GenAI: Apple Intelligence combines GenAI with a user's personal context (like their calendar, contacts, and usage patterns). Users report inaccuracies in the leading feature - notification summaries. News summaries are known to generate misinformation.

Why is Apple Failing at AI?

Apple is limited by its ecosystem, while Google and Amazon have built ecosystems that touch various aspects of everyday life.

AI cannot be perfected in a closed ecosystem, which is what Apple has built its reputation on. AI systems require vast amounts of data, public testing, and continuous version launches. 

Perhaps the most limiting factor is that Apple takes its commitment to user privacy very seriously. This has hindered AI development by limiting the amount of data it can use for training AI models.

Apple’s AI features have been hugely delayed, as the company has a culture of perfecting user experience before launching something.

The iPhone maker dedicates less than 10% of its revenue to R&D. The funds are spread over developing new hardware, operating system upgrades and services. 

Share Price Performance 

AI stocks drove the stock market momentum in the first half of 2025. Nvidia’s market cap peaked at over $4 trillion on July 14 as companies raised their AI spend.

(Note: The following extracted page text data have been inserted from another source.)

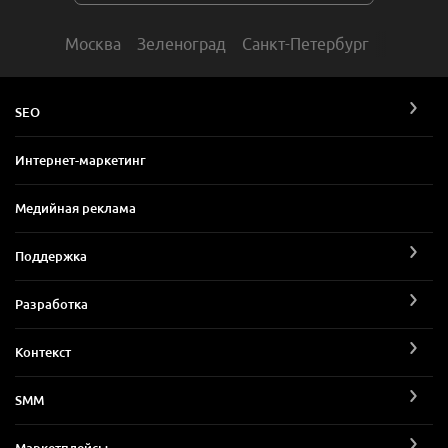
Москва
Зеленоград
Санкт-Петербург
SEO
Интернет-маркетинг
Медийная реклама
Поддержка
Разработка
Контекст
SMM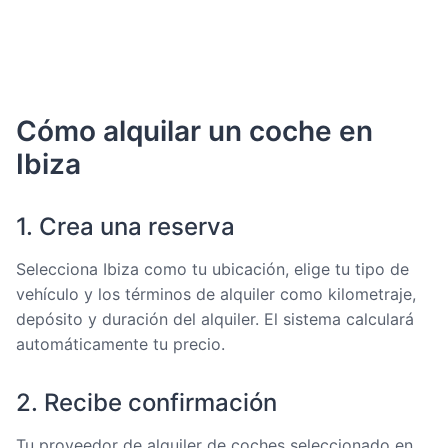
Cómo alquilar un coche en
Ibiza
1. Crea una reserva
Selecciona Ibiza como tu ubicación, elige tu tipo de
vehículo y los términos de alquiler como kilometraje,
depósito y duración del alquiler. El sistema calculará
automáticamente tu precio.
2. Recibe confirmación
Tu proveedor de alquiler de coches seleccionado en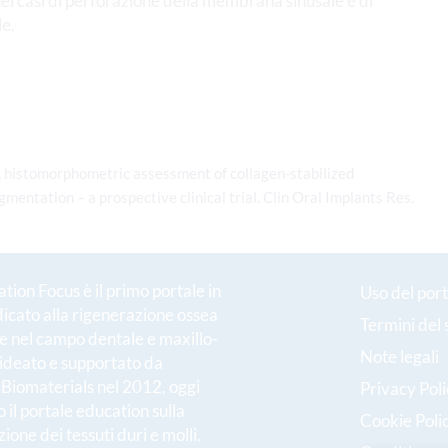
 nei casi di perforazione della membrana sinusale e di
le.
 A histomorphometric assessment of collagen-stabilized
mentation – a prospective clinical trial. Clin Oral Implants Res.
ion Focus è il primo portale in
Uso del port
dicato alla rigenerazione ossea
Termini del 
le nel campo dentale e maxillo-
Note legali
 ideato e supportato da
h Biomaterials nel 2012, oggi
Privacy Pol
 il portale education sulla
Cookie Poli
ione dei tessuti duri e molli.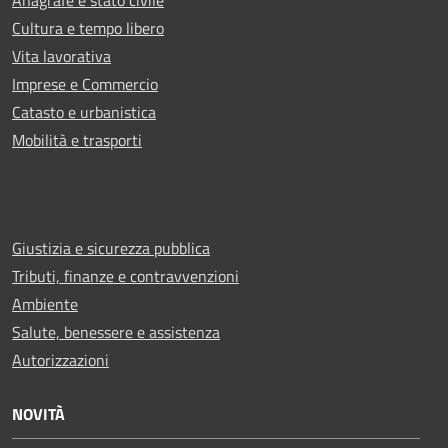
Cultura e tempo libero
Vita lavorativa
Imprese e Commercio
Catasto e urbanistica
Mobilità e trasporti
Giustizia e sicurezza pubblica
Tributi, finanze e contravvenzioni
Ambiente
Salute, benessere e assistenza
Autorizzazioni
NOVITÀ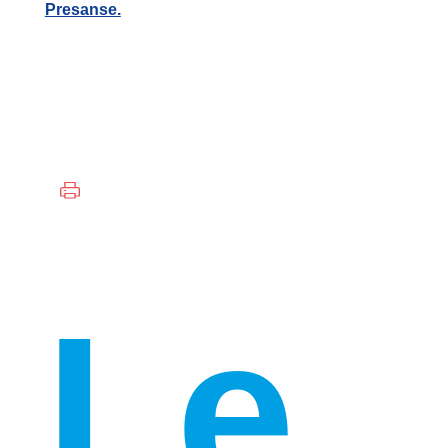
Presanse.
Le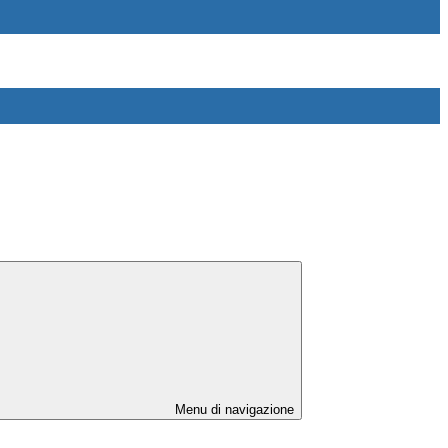
Menu di navigazione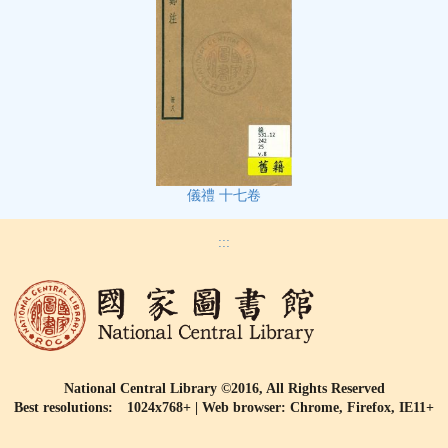
儀禮 十七卷
:::
National Central Library ©2016, All Rights Reserved
Best resolutions: 1024x768+ | Web browser: Chrome, Firefox, IE11+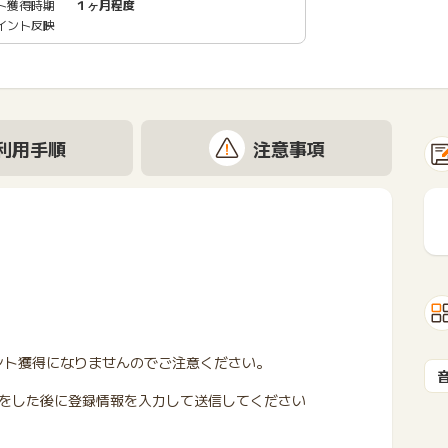
ト獲得時期
１ヶ月程度
イント反映
利用手順
注意事項
ポイント獲得になりませんのでご注意ください。
をした後に登録情報を入力して送信してください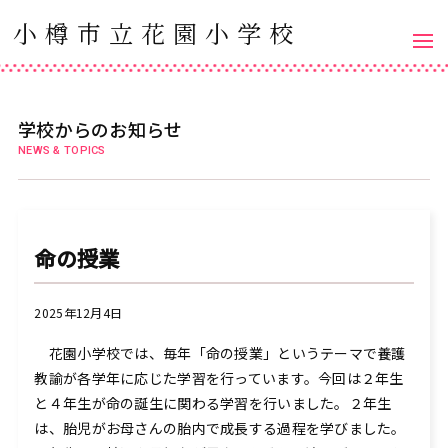
小樽市立花園小学校
学校からのお知らせ
NEWS & TOPICS
命の授業
2025年12月4日
花園小学校では、毎年「命の授業」というテーマで養護
教諭が各学年に応じた学習を行っています。今回は２年生
と４年生が命の誕生に関わる学習を行いました。２年生
は、胎児がお母さんの胎内で成長する過程を学びました。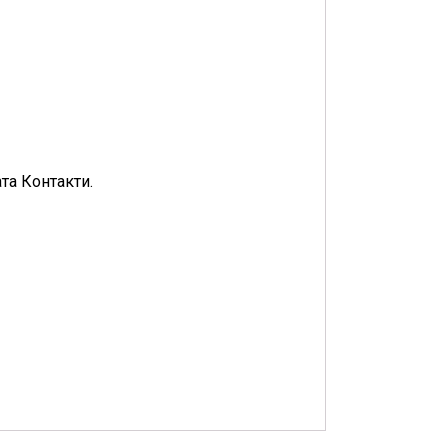
та Контакти.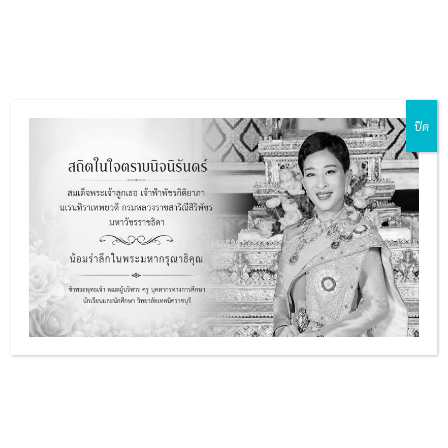
Skip
Main
to
ZH-CN
EN
MY
TH
Menu
content
ปิด
รายงานสารสนเทศเพื่อการ
e
บริหารสถานศึกษา ปี 2560
e
Created by
admin
28 กุมภาพันธ์ 2018 13:52 น.
e
e
รายงานสารสนเทศเพื่อการบริหารสถานศึ
ประจำปีการศึกษา 2560
ดาวน์โหลด PDF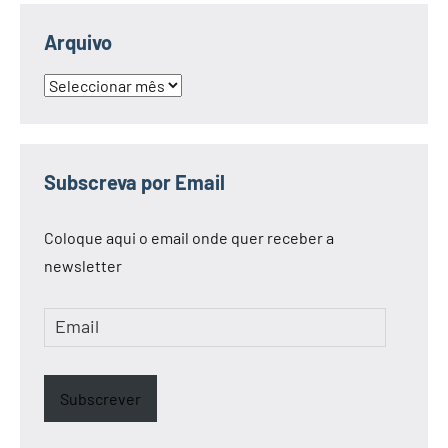
Arquivo
Arquivo
Subscreva por Email
Coloque aqui o email onde quer receber a
newsletter
Email
Subscrever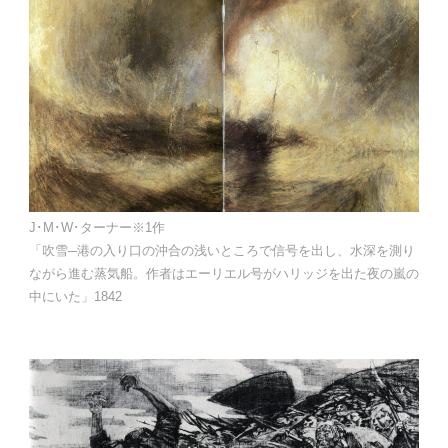
J･M･W･ターナー※1作
「吹雪─港の入り口の沖合の浅いところで信号を出し、水深を測り
ながら進む蒸気船。作者はエーリエル号がハリッジを出た夜の嵐の
中にいた」1842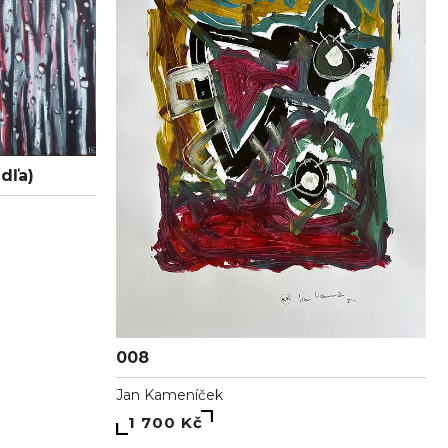
dľa)
008
Jan Kameníček
1 700 Kč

From January to July 2025, shares of the top tech firms: 

  • Apple: down almost 14% 
  • Amazon: up 1.35% 
  • Microsoft: up almost 22%
  • Meta Platforms: 17.30%
  • Google-parent Alphabet: down 3%

Investors and Apple leadership alike seem to be evaluating whether the company’s conservative AI approach would be a strategic advantage or lead to market share losses.

A 3D bar chart titled "Percentage of Revenue to R&D" compares the research and development spending (as a percentage of revenue) for four major tech companies. Meta leads with 25%, followed by Microsoft at 13%, Alphabet (Google) at 12%, and Apple at the lowest with 8%. Each company is represented with its logo and corresponding bar height. The graphic is branded with the "Acuity" logo at the bottom. The background includes faint visuals of U.S. currency and digital circuitry, implying tech and financial themes.

What to Watch

  • Acquisition of AI startups by Apple 
  • Change in leadership 
  • AI-related regulations 
  • US-China rivalry (remember the DeepSeek market shock?) 

While the battle of titans does take centre-stage, tier-2 AI companies are making big moves. These include companies spanning different industries, like Intuitive Surgical (biotechnology), Verint Systems (workplace management), C3.ai (corporate predictive analysis), Innodata (Insurance, healthcare), and SoundHound AI (voice AI).